Le père de la danse traditionnelle haïtienne
Pour danser, il faut un support musical et Jean-Léon Destine se sert lui-même. Plusieurs disques portent sa signature. A chaque fois, il s’agit d’interprétations de musiques folkloriques et de thèmes traditionnels liés au vaudou. Parmi les musiciens qui l’accompagnent, on retrouve le grand Ti Roro, Raymond Ballergeau au tambour. Sur le site http://www.deezer.com/fr/artist/1665100, on peut écouter des extraits de son répertoire. Son empreinte est si forte dans le New York des années 40 que le gouvernement de Dumarsais Estimé en fait un ambassadeur culturel et il parcourt les cinq continents pour défendre la culture haïtienne. Mais s’il s’essaie aussi au théâtre, c’est la danse qui occupe sa vie. « Considéré comme le père de la danse traditionnelle haïtienne, Destiné a percé dans les années 40 et a continué à glaner des succès au fil des décennies.
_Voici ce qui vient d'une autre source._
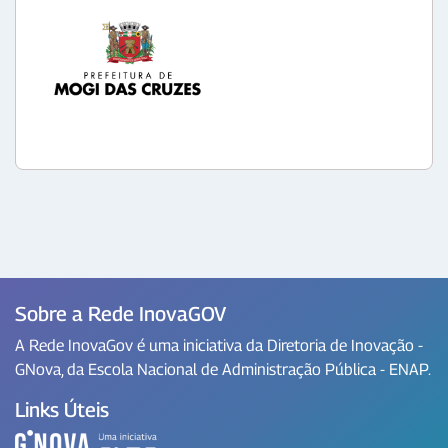
Sobre a Rede InovaGOV
A Rede InovaGov é uma iniciativa da Diretoria de Inovação -
GNova, da Escola Nacional de Administração Pública - ENAP.
Links Úteis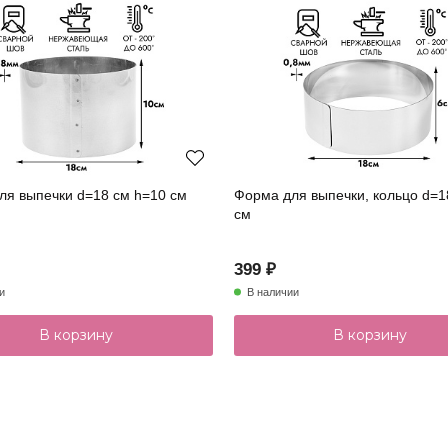
ля выпечки d=18 см h=10 см
Форма для выпечки, кольцо d=1
см
399 ₽
и
В наличии
В корзину
В корзину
Il a poursuivi son art jusqu’à un âge avancé. » Et l’auteur de l’article du New York Times de rappeler qu’en 2003, Anna Kisselgoff, qui assistait à un spectacle de Jean-Léon au Symphony Space à New York, avait écrit que la performance de Destiné a séduit l’assistance. Elle ajoutait que l’artiste avait paru agile et nuancé et fascinant dans une chorégraphie solo centrée sur un mouvement de jambes recourbées. En sa qualité de chorégraphe, il dirigeait sa propre troupe dénommée.